12 Entgegen dem Vorbringen in der Revision hat sich das BVwG umfangreich mit dem Privat- und Familienleben des Revisionswerbers in Österreich befasst. Es bezog sämtliche in der Revision genannten Integrationsschritte sowie sein Familienleben in die Interessenabwägung ein und kam vertretbar zum Ergebnis, dass die öffentlichen Interessen an einer Aufenthaltsbeendigung überwögen. Wenn der Revisionswerber in diesem Zusammenhang darauf hinverweist, er habe eine Lehre in einem Mangelberuf absolviert und arbeite auch in diesem Beruf, ist auf die Rechtsprechung des Verwaltungsgerichtshofes zu verweisen, wonach die Berücksichtigung einer Lehre in einem Mangelberuf als öffentliches Interesse zugunsten des Fremden nicht in Betracht kommt (vgl. hierzu grundlegend VwGH 28.2.2019, Ro 2019/01/0003).

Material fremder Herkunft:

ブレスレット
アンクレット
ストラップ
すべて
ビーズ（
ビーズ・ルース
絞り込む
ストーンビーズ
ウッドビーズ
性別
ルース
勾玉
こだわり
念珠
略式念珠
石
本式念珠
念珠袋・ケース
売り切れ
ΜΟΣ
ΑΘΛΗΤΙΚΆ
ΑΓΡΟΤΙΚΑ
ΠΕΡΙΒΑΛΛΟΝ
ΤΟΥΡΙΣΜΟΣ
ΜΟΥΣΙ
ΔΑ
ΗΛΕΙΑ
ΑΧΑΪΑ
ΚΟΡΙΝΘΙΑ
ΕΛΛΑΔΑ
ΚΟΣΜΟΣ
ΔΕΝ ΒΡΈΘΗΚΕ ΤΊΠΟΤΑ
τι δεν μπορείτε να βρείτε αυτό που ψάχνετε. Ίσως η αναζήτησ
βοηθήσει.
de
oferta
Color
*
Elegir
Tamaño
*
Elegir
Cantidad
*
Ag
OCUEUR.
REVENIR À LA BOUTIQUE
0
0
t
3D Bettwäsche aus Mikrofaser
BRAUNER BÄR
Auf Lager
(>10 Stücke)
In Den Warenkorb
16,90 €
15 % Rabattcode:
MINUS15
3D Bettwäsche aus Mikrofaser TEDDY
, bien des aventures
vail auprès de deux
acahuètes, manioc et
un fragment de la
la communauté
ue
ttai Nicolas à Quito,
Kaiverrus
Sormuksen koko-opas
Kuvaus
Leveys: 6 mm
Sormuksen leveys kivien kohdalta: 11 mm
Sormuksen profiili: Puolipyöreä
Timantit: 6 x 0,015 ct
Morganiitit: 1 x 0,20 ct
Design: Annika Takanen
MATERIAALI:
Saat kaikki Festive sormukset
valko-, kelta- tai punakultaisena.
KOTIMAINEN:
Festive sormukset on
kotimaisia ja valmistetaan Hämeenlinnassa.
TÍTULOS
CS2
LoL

13 Wenn der Revisonswerber schließlich vermeint, ihm sei ein Aufenthaltstitel nach § 57 Abs. 1 Z 1 AsylG 2005 zu erteilen gewesen, weil er sämtliche rechtliche Voraussetzungen erfülle, verkennt er, dass sein Aufenthalt nicht seit mindestens einem Jahr im Sinn des § 46a Abs. 1 Z 1 oder Z 3 Fremdenpolizeigesetz 2005 geduldet ist. Auch hat das BVwG - entgegen dem Vorbringen in der Revision - begründet, warum dem Revisionswerber kein Aufenthaltstitel nach § 57 AsylG 2005 zu erteilen sei. 14 In der Revision werden sohin keine Rechtsfragen aufgeworfen, denen im Sinne des Art. 133 Abs. 4 B-VG grundsätzliche Bedeutung zukäme. Die Revision war daher gemäß § 34 Abs. 1 VwGG ohne weiteres Verfahren zurückzuweisen.